This week, architects paid tribute to late British architect Will Alsop, while Dezeen looked back on 10 of the best projects that marked his illustrious career.
The news of Will Alsop's death sparked a reaction from across the architecture industry, with emotional tributes pouring in from industry figures, including British architectural heavyweights Norman Foster and Richard Rogers.
To mark the passing of Alsop, Dezeen celebrated 10 of his architectural highlights, including his proposal for the Centre Pompidou and the Stirling Prize-winning Peckham Library.
There were major updates in the aftermath of the Grenfell Tower tragedy. British Prime Minister Theresa May confirmed the government would foot a £400 million bill to replace dangerous cladding on social-housing blocks, one year after the fatal fire.
Ignorance, indifference and inadequate regulation were to blame for the disaster rather than cladding according to the recently released Building a Safer Future report, which set out to review current building and fire-safety regulations.
Also this week, it was revealed that David Adjaye, Bjarke Ingels and David Chipperfield were among the prominent architects on a shortlist to design the Adelaide Contemporary art museum in Australia.
OMA and Morphosis also unveiled their own competing plans this week, with both firms vying to design Unicorn Island, an initiative from the Chengdu government to attract new startup technology businesses to the area.
Back in the UK, we reported that preservation body Historic England secured the fate of 17 postmodern buildings by adding them to the National Heritage List for England.
Meanwhile, a survey conducted by The Architects' Journal revealed that 24 percent of black and minority-ethnic architects have been victims of racism in UK workplaces, with respondents sharing anecdotes of "sustained racial abuse".
In Asia, construction began on the world's second tallest skyscraper in Shenzhen.
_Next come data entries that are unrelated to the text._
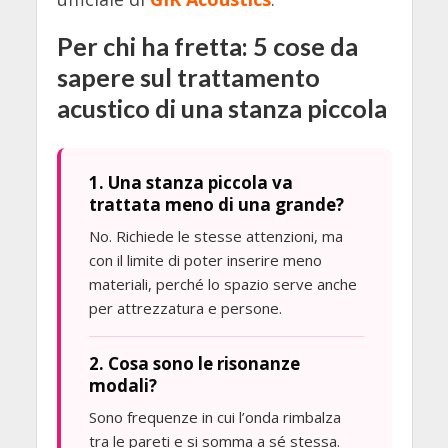
Per chi ha fretta: 5 cose da
sapere sul trattamento
acustico di una stanza piccola
1. Una stanza piccola va
trattata meno di una grande?
No. Richiede le stesse attenzioni, ma
con il limite di poter inserire meno
materiali, perché lo spazio serve anche
per attrezzatura e persone.
2. Cosa sono le risonanze
modali?
Sono frequenze in cui l’onda rimbalza
tra le pareti e si somma a sé stessa.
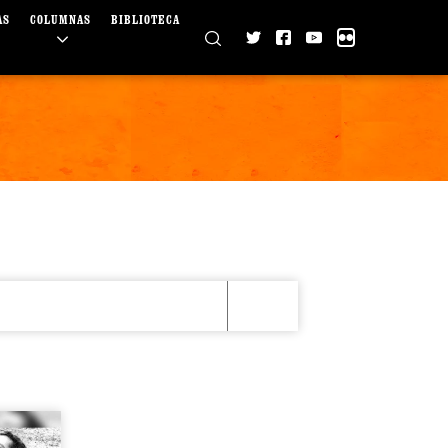
AS
COLUMNAS
BIBLIOTECA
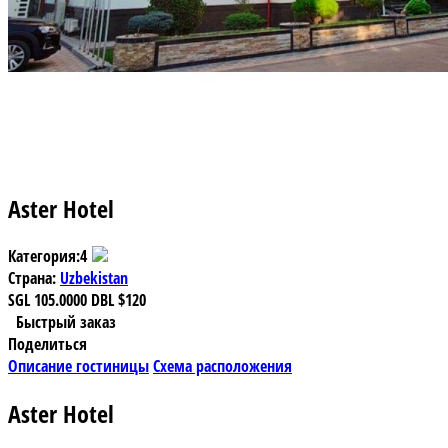
Aster Hotel
Категория:
4
Страна:
Uzbekistan
SGL
105.0000
DBL
$120
Быстрый заказ
Поделиться
Описание гостиницы
Схема расположения
Aster Hotel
The Shimao Shenzhen-Hong Kong International Centre is set to be 668-metres high when it completes in 2024.
Foster + Partners released visualisations of its masterplan for a new sustainable city in India. Set on the banks of River Krishna, Amaravati will cover 217 square kilometres and centre on a government building with a needle-like roof.
Popular projects on Dezeen this week included a brutalist soap designed to prevent slippage, an animated video showcasing every Pritzker Prize-winning building as a children's toy and a defunct propeller factory converted into a family home.